The space between us shrinks. I don't know if she stepped closer or I did, but suddenly there's barely a foot separating us.I can see the exact color of her blue eyes, the flush on her pale cheeks, the rapid rise and fall of her chest.

“I cut myself because I couldn’t fuck a woman who was shaking and crying at the thought of me touching her,” I bite out. “And I left because I couldn’t stop wanting you even though it made me feel like shit.”

Her breath catches. "I don’t understand?—”

"You're eighteen years old. A virgin. You just lost your entire family. And I'm..." I force myself to stop moving closer. "I'm not good for you, Maeve. I'm not good for anyone."

She swallows hard. “I know what you were told to do,” she whispers. “So you should have done it.”

“I couldn’t.” My voice is flat, rough. “I still can’t. Not unless you want me.”

She stares up at me, her eyes impossibly wide. “I don’t even know what that means.”

“I know.”

A heartbeat passes, and every cell of my body is screaming at me to back her against the garden wall, to turn her around and tug her jeans down, spread her slender thighs, and sheath myself in her tight, virgin cunt. She's my wife. I have every right. Right now, in this moment, I could almost convince myself that she wants me.

Her eyes are wide. Her chest heaving. Her cheeks flushed. She feels this thing—this pull—between us, but she just admitted she has no fucking idea what it is. She’s so innocent she can’t recognize desire even if she feels it.

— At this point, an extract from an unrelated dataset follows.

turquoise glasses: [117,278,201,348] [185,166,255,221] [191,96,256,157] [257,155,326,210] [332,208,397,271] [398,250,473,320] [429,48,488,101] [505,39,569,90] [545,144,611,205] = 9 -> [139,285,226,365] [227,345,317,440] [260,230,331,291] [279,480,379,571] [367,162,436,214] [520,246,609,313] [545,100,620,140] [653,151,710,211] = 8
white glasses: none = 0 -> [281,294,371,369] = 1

I could solve several of our problems right now. I could strip her down, sit on that bench, and pull her into my lap, onto my cock. I could give myself what I so desperately need and seal this bond between us that will protect her.

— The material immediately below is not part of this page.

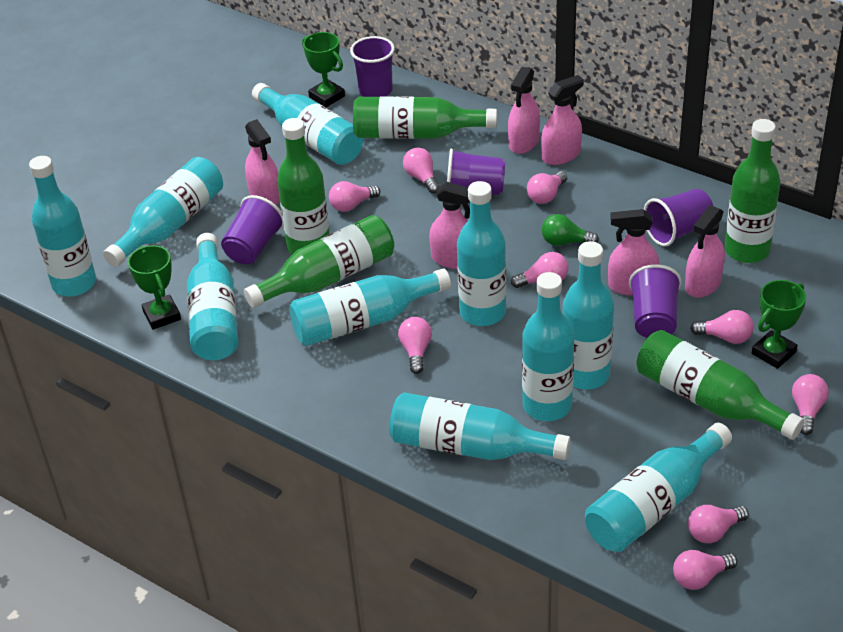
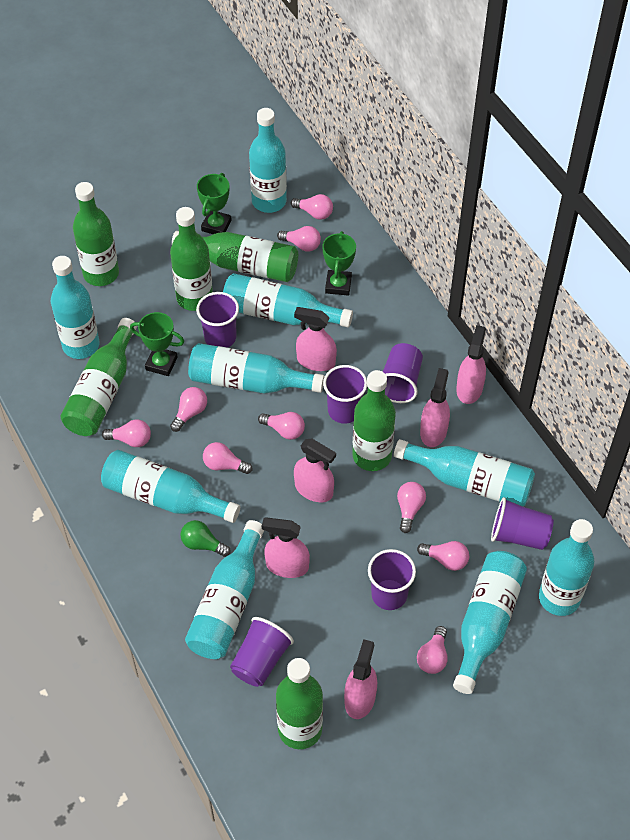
green bottle: [244,215,394,308] [277,118,330,254] [353,96,497,139] [637,330,804,440] [725,119,781,263] = 5 -> [61,318,137,436] [73,182,119,286] [170,207,213,311] [172,231,298,282] [276,658,323,749] [352,370,396,471] = 6
purple cup: [221,195,283,264] [350,36,395,97] [447,149,505,195] [629,264,682,338] [644,189,713,246] = 5 -> [196,292,239,348] [230,617,294,687] [323,365,367,424] [368,549,416,610] [383,343,423,403] [491,497,554,550] = 6
turquoise bottle: [29,156,96,297] [103,157,223,267] [187,233,238,360] [252,83,363,165] [289,268,451,346] [389,392,570,460] [457,181,506,326] [522,272,574,421] [563,241,614,390] [585,423,732,552] = 10 -> [51,256,99,359] [101,450,240,523] [185,520,264,659] [188,343,324,393] [223,273,353,328] [249,108,287,213] [394,439,535,506] [453,551,527,694] [539,519,594,616] = 9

But I can’t fucking do it.

I’ll feel like a monster if I do. Even if it would be so fucking easy?—

No. Fuck, no.

I step back, breaking the spell.

"We should go inside," I say, my voice harder than I intend. "I have work to do."

The hurt that flashes across her face is like a knife to the gut. "Of course you do." Her voice is cold now, all that fire extinguished. "Heaven forbid you actually have a conversation with your wife."

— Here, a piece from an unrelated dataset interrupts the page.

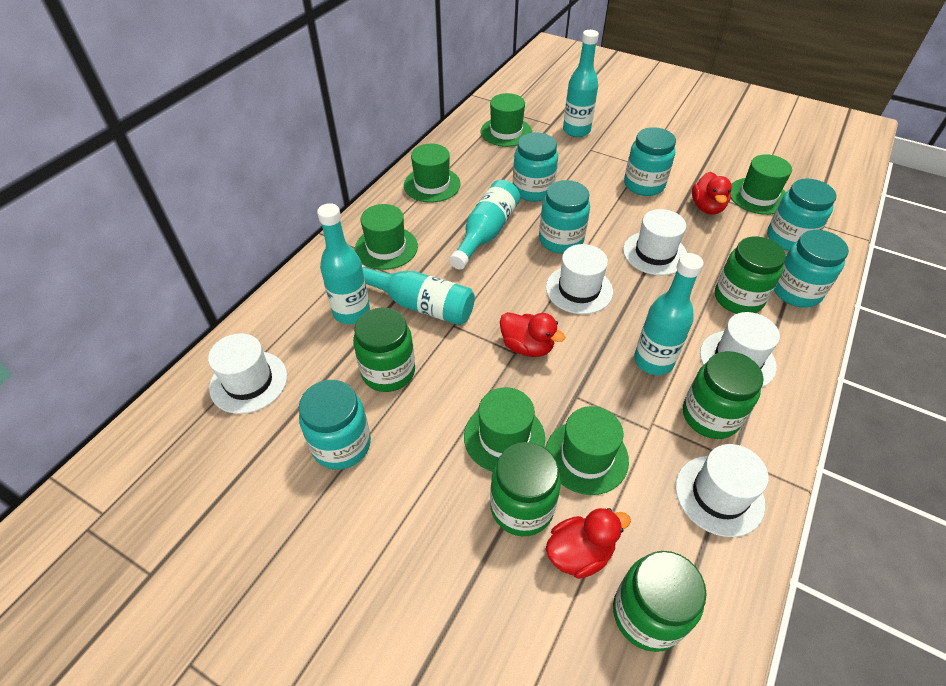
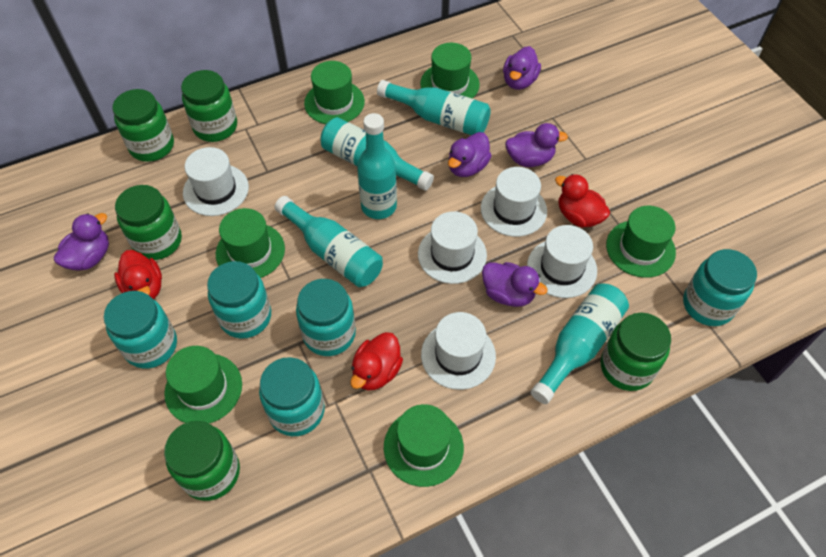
purple duck: none = 0 -> [54,213,109,271] [448,132,492,177] [482,262,548,307] [503,46,541,90] [505,123,568,167] = 5
turquoise jar: [299,380,371,470] [513,132,558,202] [539,180,590,254] [624,127,676,196] [767,179,836,251] [774,230,849,308] = 6 -> [104,291,177,369] [207,261,271,339] [259,357,325,436] [296,279,356,356] [683,249,757,326] = 5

She pushes past me, heading back toward the house. I watch her go, my hands clenched into fists, everything in me wanting to follow her and apologize again, just in case it might be different this time. To pull her back and finish what we almost started.

But I don't.

Because if I go after her now, if I touch her even once, I won't be able to stop.

And she deserves better than being fucked against a garden wall by a man who doesn't know how to be gentle.


I'm backin the study, staring at documents without really reading anything, when Mrs. Brady appears in the doorway again.